### REQUIRED ACTIONS
A: Substitute "prevline" for each "savedline" in the message about sort -u and -k, and rewrite the passage that begins at the words "In coreutils-6.9, sort.c" and stops after "-u is used.".
B: Pick up the message about sort -u and -k after its last sentence and write what comes next.
── TEXT SHOWN
Subject: sorting with -u and -k
From: Joost Helberg <joost at s n o w . n l>
To: mike at g n u . o r g, eggert at t w i n s u n . c o m
Date: Thu, 24 Jan 2008 13:50:56 +0100 (CET)
X-Mailer: Mew version 5.2 on Emacs 23.0.0 / Mule 6.0 (HANACHIRUSATO)
Hi,
I'm not sure whether I tripped over a bug in sort or my mis-expectation of
it's behaviour.
In coreutils-6.9, sort.c contains (from line 2078 onwards):
/* If uniquified output is turned on, output only the first of
an identical series of lines. */
if (unique)
{
if (savedline && compare (savedline, smallest))
{
savedline = NULL;
write_bytes (saved.text, saved.length, ofp, output_file);
}
if (!savedline)
{
The function `compare' is called to tell whether to output a line in
case -u is used.
This function `compare' compares keys first in case -k was used.
────
── EXTRACTED MATERIAL
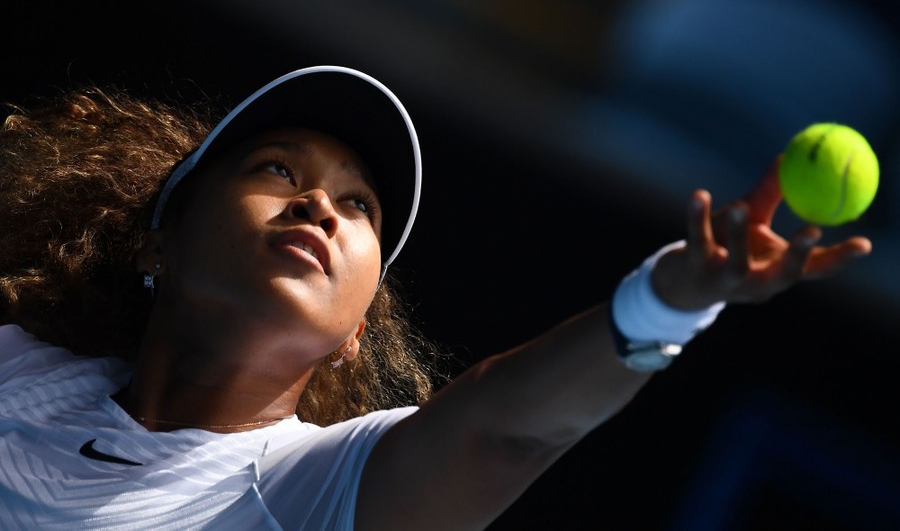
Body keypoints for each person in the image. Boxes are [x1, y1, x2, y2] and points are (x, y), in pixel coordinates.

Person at [0, 65, 871, 530]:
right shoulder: (16, 374)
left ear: (354, 334)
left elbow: (507, 427)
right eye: (277, 169)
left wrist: (673, 298)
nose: (320, 207)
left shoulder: (320, 489)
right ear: (161, 238)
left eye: (359, 206)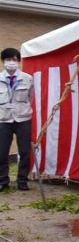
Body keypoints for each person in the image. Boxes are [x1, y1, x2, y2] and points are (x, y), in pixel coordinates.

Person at [0, 47, 34, 193]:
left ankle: (22, 181)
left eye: (14, 60)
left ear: (19, 61)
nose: (11, 63)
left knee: (25, 151)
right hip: (3, 120)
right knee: (2, 152)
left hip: (23, 119)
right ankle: (3, 181)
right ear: (3, 61)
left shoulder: (27, 78)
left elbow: (30, 97)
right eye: (8, 59)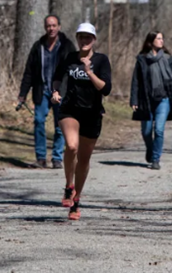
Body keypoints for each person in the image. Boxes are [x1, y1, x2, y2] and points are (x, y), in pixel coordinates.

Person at [51, 22, 111, 220]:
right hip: (69, 110)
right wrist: (56, 91)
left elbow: (106, 89)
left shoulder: (101, 60)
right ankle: (69, 186)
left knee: (84, 159)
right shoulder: (69, 58)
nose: (84, 40)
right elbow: (57, 76)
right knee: (72, 146)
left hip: (92, 114)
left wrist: (89, 71)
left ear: (94, 40)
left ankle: (76, 201)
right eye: (81, 37)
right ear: (77, 39)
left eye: (88, 37)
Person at [18, 15, 77, 169]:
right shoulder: (38, 46)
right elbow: (29, 71)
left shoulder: (67, 46)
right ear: (45, 27)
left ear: (59, 26)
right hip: (42, 91)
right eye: (48, 26)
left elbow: (74, 70)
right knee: (38, 121)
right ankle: (41, 158)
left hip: (61, 92)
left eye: (54, 25)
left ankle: (57, 157)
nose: (51, 28)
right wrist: (23, 93)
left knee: (60, 125)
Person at [129, 31, 172, 170]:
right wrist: (134, 100)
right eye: (158, 38)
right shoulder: (142, 60)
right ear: (151, 41)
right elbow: (136, 81)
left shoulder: (167, 59)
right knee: (147, 131)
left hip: (164, 99)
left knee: (159, 130)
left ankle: (155, 159)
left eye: (162, 38)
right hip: (146, 100)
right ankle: (150, 148)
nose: (161, 41)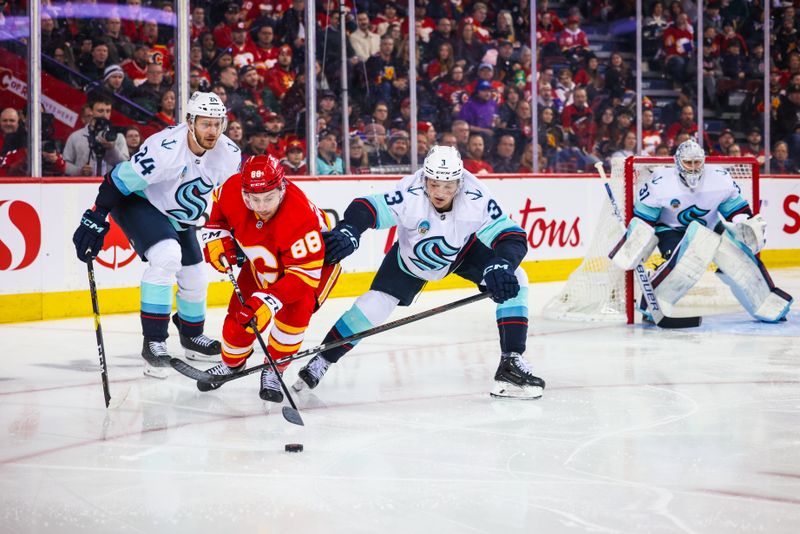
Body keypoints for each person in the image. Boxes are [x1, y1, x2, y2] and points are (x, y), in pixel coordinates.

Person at [292, 145, 545, 399]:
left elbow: (511, 235)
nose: (440, 192)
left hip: (462, 253)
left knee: (516, 278)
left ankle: (511, 361)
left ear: (460, 182)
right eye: (434, 184)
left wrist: (502, 263)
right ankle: (322, 360)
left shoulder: (476, 195)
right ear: (425, 178)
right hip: (409, 260)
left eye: (448, 186)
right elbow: (366, 207)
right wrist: (349, 230)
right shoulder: (410, 193)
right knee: (373, 306)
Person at [71, 91, 242, 377]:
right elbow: (117, 180)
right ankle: (154, 343)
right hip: (139, 202)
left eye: (217, 123)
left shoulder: (229, 153)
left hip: (178, 214)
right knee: (166, 256)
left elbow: (233, 201)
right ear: (190, 122)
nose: (212, 131)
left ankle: (191, 335)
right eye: (205, 124)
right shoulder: (165, 150)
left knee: (196, 275)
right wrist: (96, 215)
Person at [197, 155, 341, 401]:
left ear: (282, 188)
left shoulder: (299, 215)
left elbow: (304, 276)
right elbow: (218, 212)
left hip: (309, 270)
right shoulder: (232, 189)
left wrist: (268, 301)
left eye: (269, 198)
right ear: (244, 193)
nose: (262, 206)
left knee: (290, 324)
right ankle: (233, 364)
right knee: (237, 323)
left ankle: (274, 369)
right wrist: (216, 237)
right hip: (263, 264)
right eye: (254, 199)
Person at [609, 140, 793, 323]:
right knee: (688, 259)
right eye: (688, 163)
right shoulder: (660, 183)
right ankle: (653, 304)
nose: (693, 168)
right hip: (672, 229)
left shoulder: (720, 178)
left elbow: (737, 210)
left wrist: (743, 225)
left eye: (697, 162)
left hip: (710, 227)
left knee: (739, 260)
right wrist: (635, 243)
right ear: (678, 162)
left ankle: (766, 304)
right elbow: (644, 220)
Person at [63, 93, 129, 176]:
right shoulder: (75, 137)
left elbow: (126, 167)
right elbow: (65, 163)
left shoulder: (118, 137)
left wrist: (112, 148)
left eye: (108, 111)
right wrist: (79, 171)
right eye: (100, 111)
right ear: (91, 111)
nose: (105, 115)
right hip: (82, 186)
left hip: (109, 186)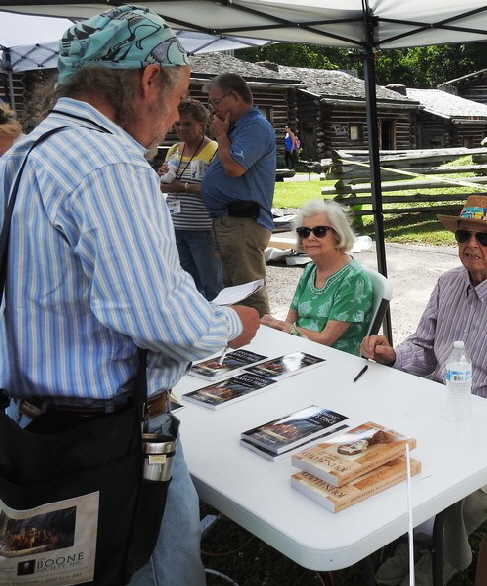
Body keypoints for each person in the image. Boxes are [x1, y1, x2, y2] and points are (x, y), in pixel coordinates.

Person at [0, 6, 259, 586]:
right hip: (106, 438)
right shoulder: (111, 165)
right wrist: (234, 323)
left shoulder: (25, 154)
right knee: (137, 565)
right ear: (148, 80)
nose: (175, 115)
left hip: (30, 424)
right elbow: (158, 317)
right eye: (178, 95)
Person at [361, 195, 487, 586]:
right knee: (381, 446)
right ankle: (417, 538)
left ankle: (446, 555)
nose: (472, 244)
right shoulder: (447, 283)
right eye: (464, 234)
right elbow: (425, 347)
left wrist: (475, 427)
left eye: (483, 236)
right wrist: (394, 355)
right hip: (434, 400)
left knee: (461, 482)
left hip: (485, 412)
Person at [201, 73, 276, 317]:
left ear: (234, 97)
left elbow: (234, 168)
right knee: (234, 292)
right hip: (230, 221)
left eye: (215, 102)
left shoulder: (255, 127)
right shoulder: (238, 127)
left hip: (243, 222)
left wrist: (221, 137)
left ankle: (266, 347)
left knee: (249, 294)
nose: (213, 110)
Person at [261, 199, 372, 356]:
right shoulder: (310, 269)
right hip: (301, 351)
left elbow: (326, 340)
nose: (310, 238)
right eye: (304, 232)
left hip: (335, 360)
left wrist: (279, 326)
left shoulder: (353, 278)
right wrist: (283, 329)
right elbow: (290, 322)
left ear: (338, 235)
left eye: (319, 231)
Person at [159, 97, 222, 300]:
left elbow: (217, 190)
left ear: (202, 125)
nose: (181, 129)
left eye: (188, 124)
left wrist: (182, 187)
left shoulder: (213, 150)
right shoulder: (174, 150)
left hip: (203, 229)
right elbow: (165, 184)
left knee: (212, 284)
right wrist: (163, 177)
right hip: (176, 227)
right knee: (187, 284)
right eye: (178, 124)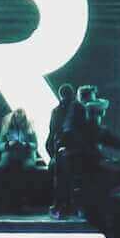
────
### ANSWERS IN ORDER
A:
In coreutils-6.9, sort.c contains (from line 2078 onwards):
/* If uniquified output is turned on, output only the first of
an identical series of lines. */
if (unique)
{
if (prevline && compare (prevline, smallest))
{
prevline = NULL;
write_bytes (saved.text, saved.length, ofp, output_file);
}
if (!prevline)
{
The function `compare' is called to tell whether to output a line in
case -u is used.

B:
This means that, given options '-t: -k2 -k3' the following lines
compare equal:
foo:1:2
oof:1:2
hence, the oof-line doesn't appear in case -u was used.
This strikes me as a surprise, I expected that these two lines would
compare as non-equal. I cannot find any explicit reference in the
manual indicating this as correct behaviour (only one example is
given: -n).
Please consider my arguments and please let me know why I'm wrong (or
not of course). I'm happy to write code which implements my
expectations.
Many regards,
Joost, CTO Snow B.V.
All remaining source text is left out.